The Supreme Court will this week resolve a dispute over solicitors’ entitlement to fees in a decision that could have wide effects on the claims sector. A ruling tomorrow in Bott & Co Solicitors v Ryanair DAC will establish what limits can be extended to lawyers to protect their fees.
The issue arose in 2016 when the budget airline began paying compensation directly to clients of Cheshire-based Bott & Co after the firm had sent a letter before action for a flight delay claim. Before that, payment would be made to the firm’s client account and fees would be deducted before the balance of the sum was paid to the client.
Ryanair said it was fairer to deal with the delayed customer directly and to pay compensation to them.

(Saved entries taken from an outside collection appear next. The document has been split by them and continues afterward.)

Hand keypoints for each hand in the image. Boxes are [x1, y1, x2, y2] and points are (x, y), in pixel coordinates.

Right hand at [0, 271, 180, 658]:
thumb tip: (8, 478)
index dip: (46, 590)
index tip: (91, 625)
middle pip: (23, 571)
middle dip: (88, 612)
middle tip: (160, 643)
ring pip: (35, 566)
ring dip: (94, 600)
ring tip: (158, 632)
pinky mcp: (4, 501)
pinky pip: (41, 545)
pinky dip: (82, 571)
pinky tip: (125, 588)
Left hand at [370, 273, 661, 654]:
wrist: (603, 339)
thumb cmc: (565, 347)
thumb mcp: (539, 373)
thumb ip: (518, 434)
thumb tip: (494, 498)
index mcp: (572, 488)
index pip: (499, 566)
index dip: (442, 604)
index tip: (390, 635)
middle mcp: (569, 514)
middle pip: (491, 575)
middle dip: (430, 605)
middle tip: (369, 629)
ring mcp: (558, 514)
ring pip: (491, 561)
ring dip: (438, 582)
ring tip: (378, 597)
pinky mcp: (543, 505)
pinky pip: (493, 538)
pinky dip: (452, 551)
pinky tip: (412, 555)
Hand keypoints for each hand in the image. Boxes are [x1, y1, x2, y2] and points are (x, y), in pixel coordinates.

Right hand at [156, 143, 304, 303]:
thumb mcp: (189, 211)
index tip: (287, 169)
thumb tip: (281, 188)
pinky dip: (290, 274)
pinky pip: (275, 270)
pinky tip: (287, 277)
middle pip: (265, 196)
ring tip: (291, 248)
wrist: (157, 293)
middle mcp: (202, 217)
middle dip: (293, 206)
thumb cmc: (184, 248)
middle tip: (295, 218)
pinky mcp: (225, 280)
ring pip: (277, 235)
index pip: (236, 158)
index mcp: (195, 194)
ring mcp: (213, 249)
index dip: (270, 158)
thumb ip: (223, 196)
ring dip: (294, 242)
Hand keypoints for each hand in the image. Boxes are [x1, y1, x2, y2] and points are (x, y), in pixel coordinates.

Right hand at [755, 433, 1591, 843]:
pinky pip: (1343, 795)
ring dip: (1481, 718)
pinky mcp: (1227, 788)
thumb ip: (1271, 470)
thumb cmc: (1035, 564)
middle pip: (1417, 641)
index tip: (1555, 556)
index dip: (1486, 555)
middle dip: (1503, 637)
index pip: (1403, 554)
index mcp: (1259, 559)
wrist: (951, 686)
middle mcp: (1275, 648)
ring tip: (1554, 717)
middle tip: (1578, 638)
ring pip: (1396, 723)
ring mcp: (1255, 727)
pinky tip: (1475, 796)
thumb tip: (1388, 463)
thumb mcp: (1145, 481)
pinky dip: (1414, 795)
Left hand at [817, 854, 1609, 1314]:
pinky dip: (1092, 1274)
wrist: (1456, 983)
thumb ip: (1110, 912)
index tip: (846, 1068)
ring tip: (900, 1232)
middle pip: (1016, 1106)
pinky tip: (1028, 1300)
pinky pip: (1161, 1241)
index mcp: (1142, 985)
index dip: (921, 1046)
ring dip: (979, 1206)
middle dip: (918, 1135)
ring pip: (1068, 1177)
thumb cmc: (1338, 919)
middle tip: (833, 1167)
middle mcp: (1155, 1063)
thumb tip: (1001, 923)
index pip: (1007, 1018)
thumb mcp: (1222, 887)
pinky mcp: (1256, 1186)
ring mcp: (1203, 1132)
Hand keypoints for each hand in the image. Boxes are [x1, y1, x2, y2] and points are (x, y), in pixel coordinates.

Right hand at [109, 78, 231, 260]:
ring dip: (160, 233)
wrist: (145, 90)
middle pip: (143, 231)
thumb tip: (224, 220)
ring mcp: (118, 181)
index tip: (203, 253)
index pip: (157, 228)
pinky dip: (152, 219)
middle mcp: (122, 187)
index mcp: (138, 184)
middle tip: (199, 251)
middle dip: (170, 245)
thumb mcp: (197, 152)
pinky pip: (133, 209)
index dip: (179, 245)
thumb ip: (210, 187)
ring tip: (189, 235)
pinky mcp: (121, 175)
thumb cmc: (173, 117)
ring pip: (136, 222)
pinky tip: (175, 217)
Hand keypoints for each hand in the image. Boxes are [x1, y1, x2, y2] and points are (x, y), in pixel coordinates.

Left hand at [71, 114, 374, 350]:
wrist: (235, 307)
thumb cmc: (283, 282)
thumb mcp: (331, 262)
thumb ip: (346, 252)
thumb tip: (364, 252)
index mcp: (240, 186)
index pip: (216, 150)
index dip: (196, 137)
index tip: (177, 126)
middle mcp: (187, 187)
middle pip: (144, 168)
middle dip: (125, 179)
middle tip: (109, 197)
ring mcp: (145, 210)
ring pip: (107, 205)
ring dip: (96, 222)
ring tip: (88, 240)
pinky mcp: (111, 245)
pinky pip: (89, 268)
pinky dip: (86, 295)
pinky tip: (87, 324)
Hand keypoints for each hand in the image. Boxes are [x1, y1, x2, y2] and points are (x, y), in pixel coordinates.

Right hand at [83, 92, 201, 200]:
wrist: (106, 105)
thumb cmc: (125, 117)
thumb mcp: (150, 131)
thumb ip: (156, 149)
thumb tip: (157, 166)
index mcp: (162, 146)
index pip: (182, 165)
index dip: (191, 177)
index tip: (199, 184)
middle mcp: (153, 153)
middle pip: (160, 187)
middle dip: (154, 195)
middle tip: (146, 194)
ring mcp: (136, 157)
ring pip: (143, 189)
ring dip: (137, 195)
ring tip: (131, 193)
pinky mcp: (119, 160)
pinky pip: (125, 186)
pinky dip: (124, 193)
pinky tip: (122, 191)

The firm issued proceedings, arguing it had an equitable lien over its fees.
The High Court and Court of Appeal rejected the firm’s argument and dismissed its claim. Bott & Co then appealed to the Supreme Court, with a one-day hearing held last May.
The case is expected to have wider consequences for all firms handling small claims as to what protection they have over their fees. Since the Ryanair claim was issued, the matter has become even more relevant as the majority of personal injury claims are now treated as small claims and the firms still handling them operate to a similar model as Bott & Co.
Writing in the Gazette after the Court of Appeal ruling, Bott & Co senior partner David Bott said his firm had provided an innovative, technology-based legal solution for hundreds of thousands of claimants. But this had effectively been used against the firm, as the appeal judges found the work done was largely mechanical and formulaic and therefore there was no equitable lien over unpaid fees.
He described the case as ‘Edmondson Part 2’, referring to the Supreme Court judgment in 2018 in Edmondson v Haven, where it was found the defendant insurer approached clients already represented by lawyers and deprived them of costs to which they were entitled.